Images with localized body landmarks
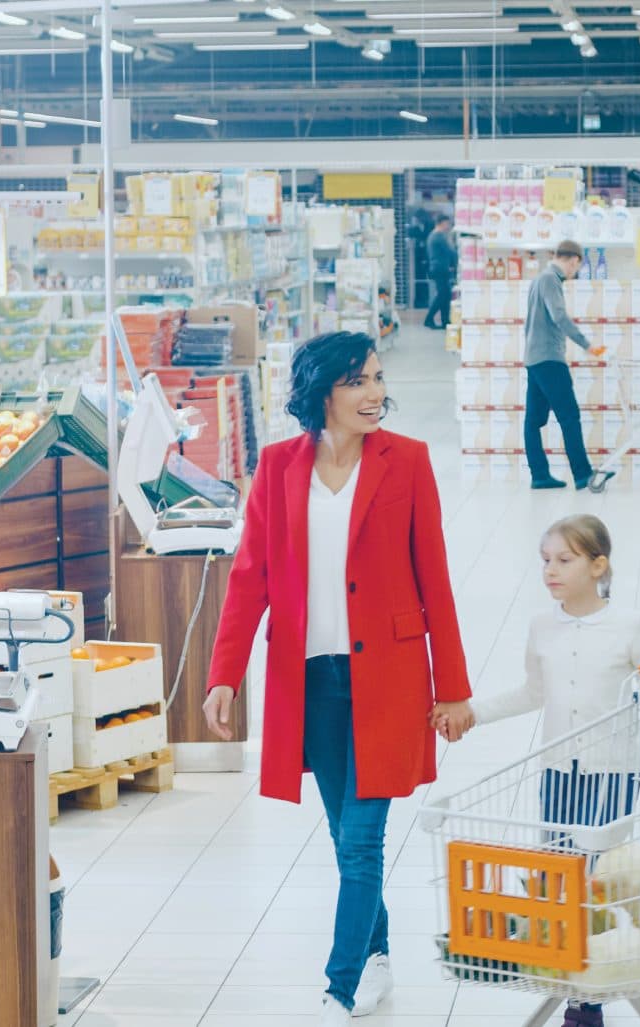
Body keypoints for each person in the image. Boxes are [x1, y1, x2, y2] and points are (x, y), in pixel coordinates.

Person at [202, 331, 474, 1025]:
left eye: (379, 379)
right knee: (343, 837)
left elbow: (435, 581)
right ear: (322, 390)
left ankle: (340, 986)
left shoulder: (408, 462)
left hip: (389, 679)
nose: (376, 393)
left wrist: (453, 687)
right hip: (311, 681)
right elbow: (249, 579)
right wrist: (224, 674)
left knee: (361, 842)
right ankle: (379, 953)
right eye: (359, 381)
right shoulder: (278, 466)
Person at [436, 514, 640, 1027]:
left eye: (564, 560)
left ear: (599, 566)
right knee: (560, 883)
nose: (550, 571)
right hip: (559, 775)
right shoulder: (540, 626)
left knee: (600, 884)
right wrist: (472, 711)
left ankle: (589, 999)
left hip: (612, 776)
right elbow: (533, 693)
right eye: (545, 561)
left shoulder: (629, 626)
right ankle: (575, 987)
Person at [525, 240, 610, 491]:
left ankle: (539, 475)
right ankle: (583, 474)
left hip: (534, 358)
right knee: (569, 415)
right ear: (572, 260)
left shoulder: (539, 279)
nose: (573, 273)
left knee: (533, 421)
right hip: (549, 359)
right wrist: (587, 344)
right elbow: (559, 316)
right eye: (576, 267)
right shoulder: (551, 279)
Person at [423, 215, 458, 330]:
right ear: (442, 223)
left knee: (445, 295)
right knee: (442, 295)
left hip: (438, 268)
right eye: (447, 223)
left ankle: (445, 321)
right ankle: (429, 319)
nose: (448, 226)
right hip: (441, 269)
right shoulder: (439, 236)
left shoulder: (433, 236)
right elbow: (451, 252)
--
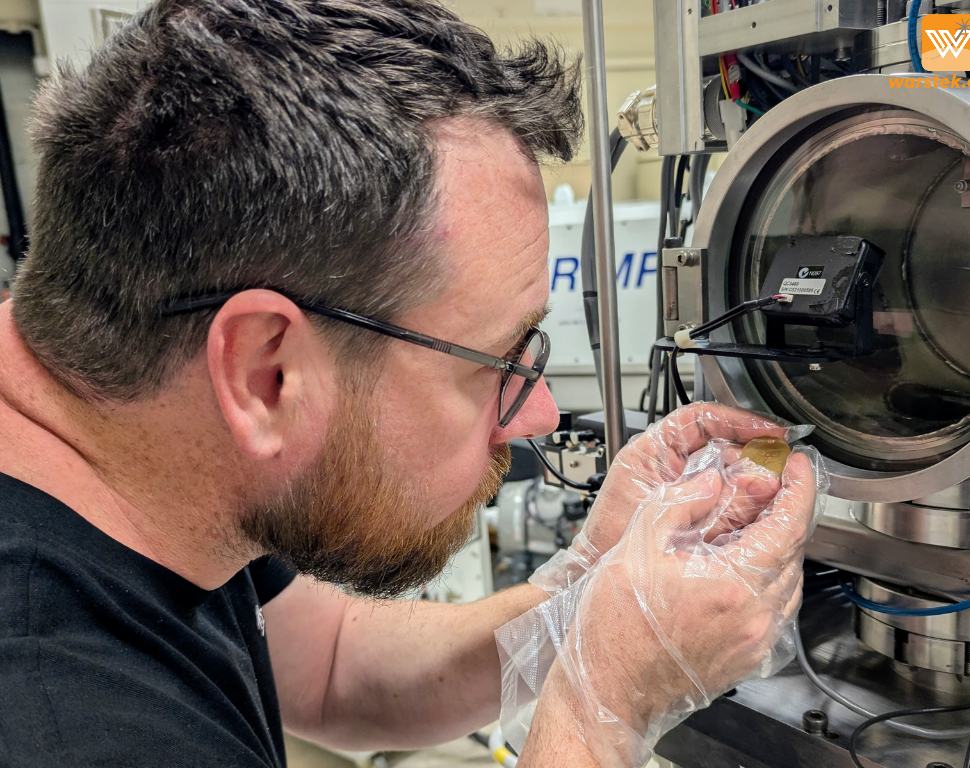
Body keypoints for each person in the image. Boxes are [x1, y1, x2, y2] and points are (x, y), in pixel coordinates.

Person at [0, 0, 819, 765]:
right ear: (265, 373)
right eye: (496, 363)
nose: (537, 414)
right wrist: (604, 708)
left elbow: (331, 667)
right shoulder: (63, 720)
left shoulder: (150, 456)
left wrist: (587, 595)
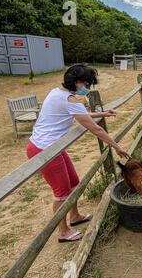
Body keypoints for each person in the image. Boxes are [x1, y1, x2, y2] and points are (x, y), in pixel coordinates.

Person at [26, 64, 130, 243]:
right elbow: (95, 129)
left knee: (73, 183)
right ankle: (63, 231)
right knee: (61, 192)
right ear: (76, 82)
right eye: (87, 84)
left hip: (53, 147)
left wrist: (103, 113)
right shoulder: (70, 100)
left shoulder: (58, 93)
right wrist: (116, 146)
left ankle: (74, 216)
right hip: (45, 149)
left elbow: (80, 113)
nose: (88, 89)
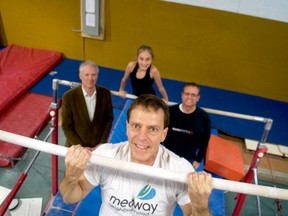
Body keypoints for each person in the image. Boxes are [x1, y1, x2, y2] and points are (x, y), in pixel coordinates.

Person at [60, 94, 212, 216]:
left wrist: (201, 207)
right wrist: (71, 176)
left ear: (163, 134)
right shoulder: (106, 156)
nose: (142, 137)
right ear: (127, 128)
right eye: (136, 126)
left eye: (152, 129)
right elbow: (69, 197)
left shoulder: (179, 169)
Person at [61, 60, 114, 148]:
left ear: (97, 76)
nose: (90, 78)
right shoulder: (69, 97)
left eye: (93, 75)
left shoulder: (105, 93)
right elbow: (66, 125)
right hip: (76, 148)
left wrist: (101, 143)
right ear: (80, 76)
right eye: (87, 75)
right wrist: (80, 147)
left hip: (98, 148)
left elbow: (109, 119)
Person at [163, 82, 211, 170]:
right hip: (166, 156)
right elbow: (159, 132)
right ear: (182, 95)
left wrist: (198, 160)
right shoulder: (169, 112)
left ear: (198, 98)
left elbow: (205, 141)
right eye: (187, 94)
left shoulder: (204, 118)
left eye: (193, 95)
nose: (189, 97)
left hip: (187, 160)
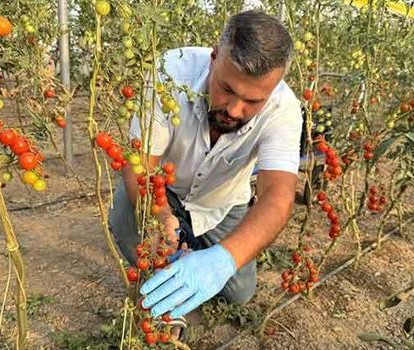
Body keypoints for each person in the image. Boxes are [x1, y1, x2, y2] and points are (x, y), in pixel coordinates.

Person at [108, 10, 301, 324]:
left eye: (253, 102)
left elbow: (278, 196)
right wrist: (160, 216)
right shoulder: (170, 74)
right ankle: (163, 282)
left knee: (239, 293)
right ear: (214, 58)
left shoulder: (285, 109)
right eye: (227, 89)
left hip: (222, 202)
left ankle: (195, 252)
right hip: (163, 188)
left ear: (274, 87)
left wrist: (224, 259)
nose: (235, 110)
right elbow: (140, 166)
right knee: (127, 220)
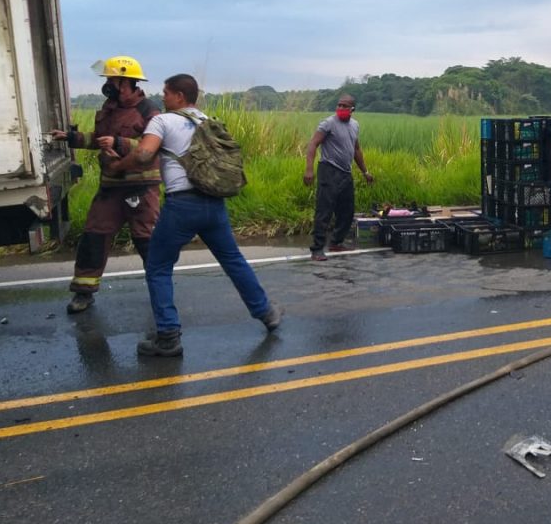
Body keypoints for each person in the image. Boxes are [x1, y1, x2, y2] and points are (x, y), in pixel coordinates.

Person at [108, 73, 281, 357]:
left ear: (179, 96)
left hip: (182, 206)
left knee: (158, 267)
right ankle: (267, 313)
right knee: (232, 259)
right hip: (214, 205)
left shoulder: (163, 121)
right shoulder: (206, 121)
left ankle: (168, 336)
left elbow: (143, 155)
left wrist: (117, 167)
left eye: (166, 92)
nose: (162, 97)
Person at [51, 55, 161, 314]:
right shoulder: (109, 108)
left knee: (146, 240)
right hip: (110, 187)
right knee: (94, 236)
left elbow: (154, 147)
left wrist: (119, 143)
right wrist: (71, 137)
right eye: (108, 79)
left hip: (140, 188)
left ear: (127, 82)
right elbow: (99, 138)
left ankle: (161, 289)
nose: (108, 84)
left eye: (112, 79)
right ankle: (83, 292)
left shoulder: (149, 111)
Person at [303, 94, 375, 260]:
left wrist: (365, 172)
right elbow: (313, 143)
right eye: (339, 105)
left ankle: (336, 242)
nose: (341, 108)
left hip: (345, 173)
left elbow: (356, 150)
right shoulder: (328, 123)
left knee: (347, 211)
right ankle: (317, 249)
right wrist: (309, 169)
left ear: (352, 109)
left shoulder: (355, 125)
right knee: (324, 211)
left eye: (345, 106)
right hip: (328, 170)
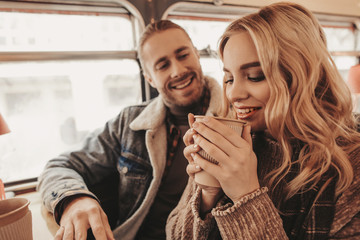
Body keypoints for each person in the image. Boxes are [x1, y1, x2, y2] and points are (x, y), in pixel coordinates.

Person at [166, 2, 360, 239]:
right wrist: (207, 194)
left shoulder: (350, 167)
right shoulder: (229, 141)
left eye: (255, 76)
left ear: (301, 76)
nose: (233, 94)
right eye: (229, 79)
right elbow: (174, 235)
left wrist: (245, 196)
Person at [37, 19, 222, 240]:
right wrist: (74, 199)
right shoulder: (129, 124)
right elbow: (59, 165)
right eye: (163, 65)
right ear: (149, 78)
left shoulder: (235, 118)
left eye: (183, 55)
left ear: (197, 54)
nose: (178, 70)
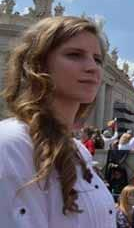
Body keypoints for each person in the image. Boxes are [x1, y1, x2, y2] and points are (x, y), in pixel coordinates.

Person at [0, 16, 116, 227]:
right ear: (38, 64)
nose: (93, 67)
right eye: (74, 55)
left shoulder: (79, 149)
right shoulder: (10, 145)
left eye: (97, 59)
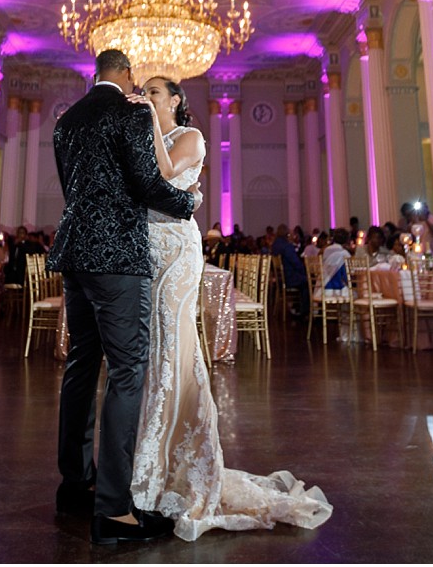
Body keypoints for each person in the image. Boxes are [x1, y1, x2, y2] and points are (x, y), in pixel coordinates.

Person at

§ **Instructions for the task**
Look above for the line with "right elbow: (140, 166)" and the line with "left shoulder: (163, 121)", then restate exactly those two lines and all lines between them, with no pictures.

§ **Answer for the task**
right elbow: (140, 166)
right knee: (127, 220)
Body keypoints for each person in the image. Boxes are [x1, y1, x2, y2] and points are (x, y), in pixel coordinates.

Person at [108, 73, 281, 357]:
left ear: (179, 96)
left hip: (182, 206)
left knee: (158, 267)
right ankle: (267, 313)
right knee: (232, 259)
right hip: (214, 205)
left shoulder: (163, 121)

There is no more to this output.